Tiens, je vous donne un exemple moins farfelu: d'ici 20 ans il sera sans doute possible de copier votre conscience dans un ordinateur -- et ensuite d'en faire autant de copies que bon (ou mal) vous semble. Ignorons le côté éthique pour l'instant, ce n'est pas ce qui nous intéresse (par ex, la copie aura-t-elle des droits?). Cette copie sera un «instantané» de votre conscience au moment de la copie. Dès la fin du processus elle évolue déjà en parallèle, ce n'est donc plus une copie conforme (sans compter que l'évolution dans une machine serait probablement différente, mais oublions-ça aussi pour les besoins de l'expérience). Le plus important c'est la chose suivante: la copie n'est en contact de façon privilégiée avec l'original à aucun moment autre que durant le processus. C'est donc une entité distincte.

Pour répondre à votre question, «Dans quel clone sera-t-elle prolongée?», eh bien, c'est très facile: dans aucun! Votre mort, c'est la fin de votre conscience, point (mais même si vous croyez qu'il y a une vie après la mort, ça ne change rien à cet argument). Il n'y a pas de raison de supposer que votre conscience pourrait se transférer spontanément et remplacer celle déjà existente du clone, double ou jumeau (et c'est bien tant mieux pour lui, non? De plus, imaginez qu'il meure avant vous...).
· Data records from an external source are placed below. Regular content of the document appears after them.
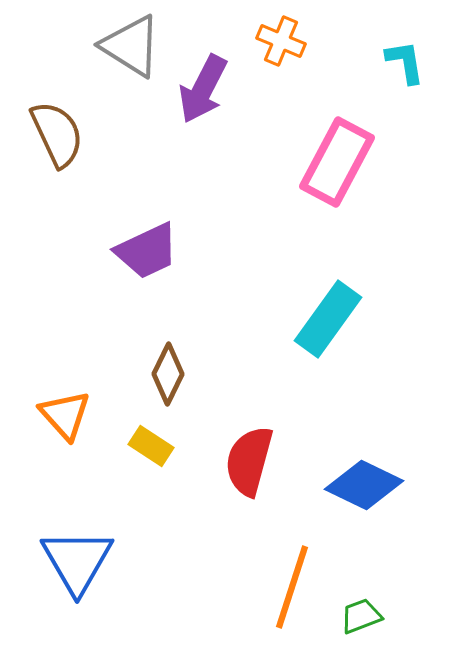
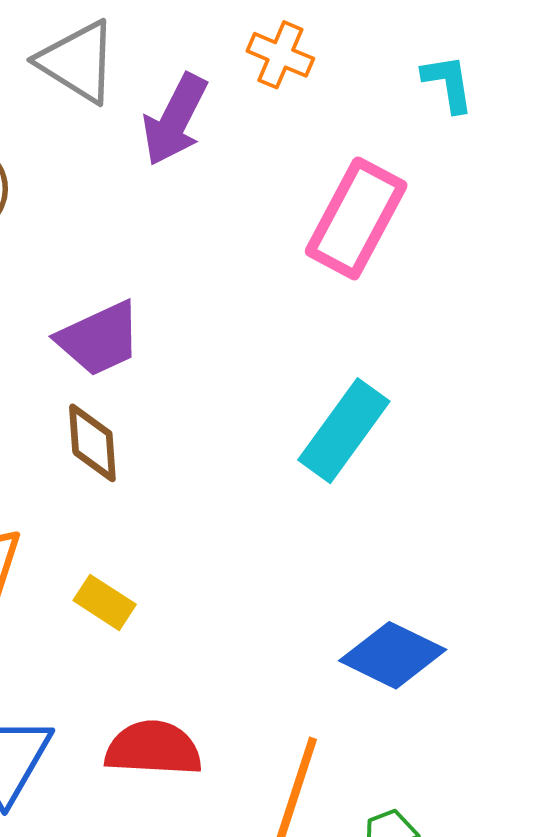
brown diamond: (168, 374) -> (92, 443), moved, turned -30
red semicircle: (249, 461) -> (153, 748), moved, turned 78

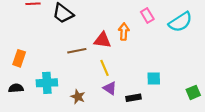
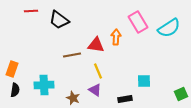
pink rectangle: (147, 16) -> (138, 22), size x1.5
orange rectangle: (19, 58) -> (12, 69), moved
black semicircle: (16, 88) -> (15, 90), turned 104
purple triangle: (110, 88) -> (95, 90), moved

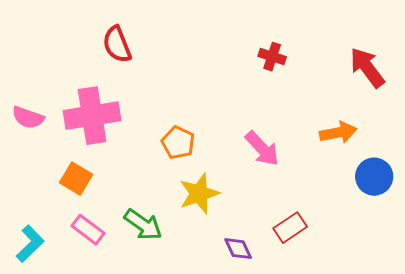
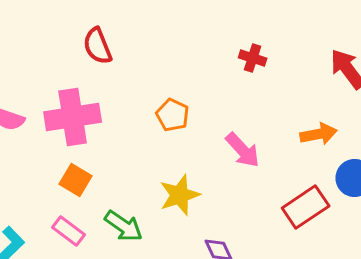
orange pentagon: (178, 143) -> (173, 115), moved
orange square: (76, 179) -> (76, 180), moved
red rectangle: (290, 228) -> (306, 207), moved, size x1.4

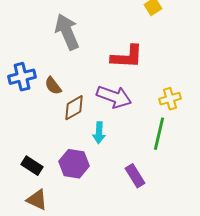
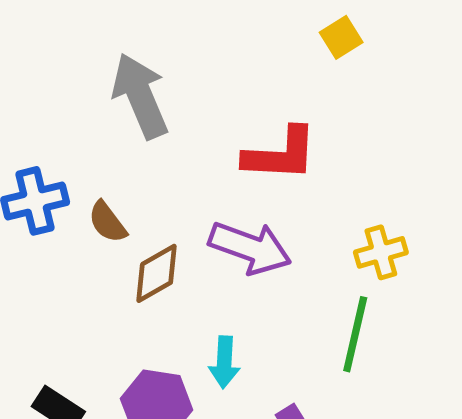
cyan arrow: (99, 133) -> (224, 362), moved

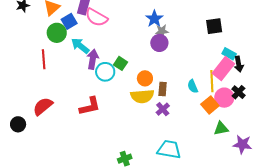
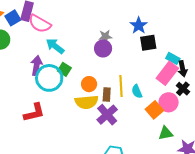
blue star: (154, 19) -> (139, 25), moved
blue square: (69, 21) -> (13, 18), moved
black square: (214, 26) -> (148, 43), moved
cyan arrow: (80, 46) -> (55, 46), moved
cyan circle: (105, 72) -> (49, 78), size x1.4
yellow line: (212, 81) -> (121, 86), moved
black cross: (238, 92) -> (183, 89), moved
purple cross: (163, 109) -> (107, 115), size x1.5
3) «Si tu crois qu'on peut être double ou triple ou même plus, moi je préfère croire à l'existence de l'âme unique. Ça me semble beaucoup plus sensé.»

Vous vous méprenez sur la nature de mon argumentation. Au contraire, ce que j'ai dit c'est que même si vous faisiez 100 copies ces copies évolueraient vraisemblablement en isolation (à moins de postuler une télépathie quelconque) et donc votre individualité est sauve. À la fois, je ne voudrais pas laisser l'impression que je défends une espèce d'individualité radicale, comme on la conçoit souvent (d'où la survie du concept d'âme). Notre société surévalue énormément l'individualité et l'«authenticité» de la personne--qu'on exprime, paradoxalement, par la consommation de produits industriels normalisés. En fait, si on disposait de moyens de communication parfaits, on s'apercevrait probablement que la plupart des gens pensent les mêmes choses au même moment (ou à peu près). Donc en fait, des «vous-mêmes» il y en a *déjà* un peu partout--sauf dans les détails qui sont incopiables parce que changeants.

Dire que vous avez une âme unique c'est comme affirmer que vous êtes le seul à posséder un shmortuf. On ne sait pas trop ce qu'est un shmortuf, on ne sait pas si tout le monde en a, comment les comparer, d'où ils viennent, ni quelle est leur fonction exacte. C'est une affirmation non seulement invérifiable, mais pas vraiment utile. J'irais plus loin: comme l'âme est un concept abstrait auquel on n'attache jamais de caractéristiques propres, elle semble davantage un point commun entre les personnes qu'une caractéristique permettant de les distinguer.